EXERCISE INSTRUCTIONS:
(1) Translate this sentence from the passage on aggression and repression in Poe's story into Spanish: "The aggression, however, remains as a natural weapon against the threatening figures in his life."
(2) Extend the passage on aggression and repression in Poe's story with one more paragraph that picks up after its final sentence.

PROVIDED TEXT:
Aggression is a natural reaction when dealing with the familiar unknown. It is also the reaction lived in the first encounter with the other in the infancy. The mirror image is so perfect that it may cause the child to feel inferior and this triggers the defensive mechanisms in child and one of the most basic mechanisms is the Freudian repression. The image may bring about various tensions, leaving its imprint on him, “the infant sees its reflection in the mirror as a wholeness, in contrast with the uncoordination in the real body: this contrast is experienced as an aggressive tension between the specular image and the real body, since the wholeness of the image seems to threaten the body with disintegration and fragmentation” (Evans, 1996: 6).

The ego formation thus, is not as easy as it may seem in that the child bears the death drive under the will of his id. The aggression, however, remains as a natural weapon against the threatening figures in his life. In Civilization and Its Discontents, Freud states that civilization is the oppressive force that makes the individual disarmed, for he can not fully express the aggression in society and has to obey the moral rules. Then he takes the other for granted, accepts the rules only to repress the desires and drives in his self. His leashed aggressiveness then is reflected against superego, “which now, in the form of ‘conscience’, is ready to put into action against the ego the same harsh aggressiveness that the ego would have liked to satisfy upon the other, extraneous individuals” (1962: 145). William Wilson’s other self, or his oppressive unconscious superego forces him to accept the rules and the morality; Wilson rejects him and runs away from it, which only pushes the repression mechanism to a further end.

The narration of the story and Poe’s approach to the ‘warning other’ are submissive; there are only temporal liberating and transgressing acts which are, in fact, prevented at the last moment and this is a sign of further repression. For Poe, the other Wilson may be good, a symbol of conscience or a sublime being that made the narrator feel “wonder, abasement, and pique” and at the same time, fear and abstinence from the other (Poe, 1899: 388). Yet Poe’s approach is repressive, because the other’s rules are, for him, a path to salvation, and the desires within the narrator are only to be internalized and silenced. Ironically, Poe is aware of the fact

(20)

that the repressed ones in the end return and it will make it worse for the person unless he realizes the desires in him. Wilson’s tragic end doesn’t result from his denial of the good superego, but from his giving too much credit on the imaginary drives and the negligence of unexplored desires and chained aggression.

DATA BLOCK:

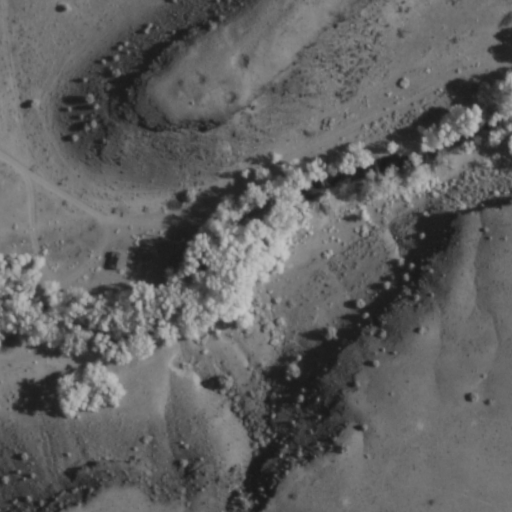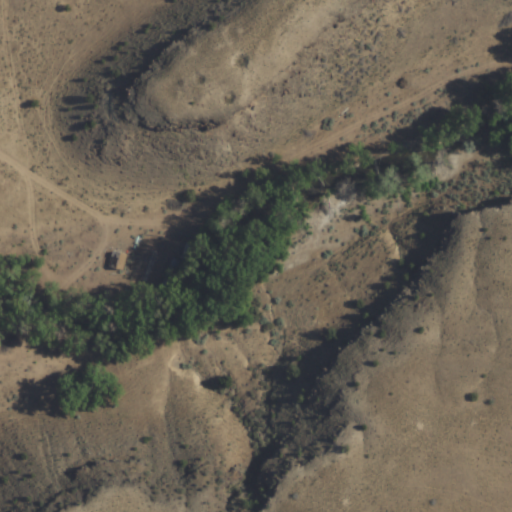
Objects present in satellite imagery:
river: (263, 254)
building: (116, 261)
building: (169, 274)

OUTPUTS IN ORDER:
(1) La agresión, sin embargo, permanece como un arma natural contra las figuras amenazantes en su vida.

(2)
To get the true picture of returning, it is essential to comprehend the causes of repression. In Freudian psychoanalysis repression is the prevention of a painful or a traumatic event, either sexual or containing displeasure, which is necessary for the individual coded by language. As Jones points out, Freud shows forth that it is “an exclusion from the processes of thought of an idea which would cause unpleasure in the ego; provided always that the idea in question takes its origin in a sexual impulse” (Jones, 1953: 390). There is the primal repression lived during the early stages of childhood, yet in the future stages, there are also repressions of similar kind and they happen in the Freudian ‘primary and secondary processes’ (Jones, 1953). The primary process takes everything, every object that the five senses can perceive. The secondary process selects the ones which are acceptable to the individual. Those unselected parts are repressed but they reappear in dreams or nightmares. They simply ‘return’ like the other Wilson.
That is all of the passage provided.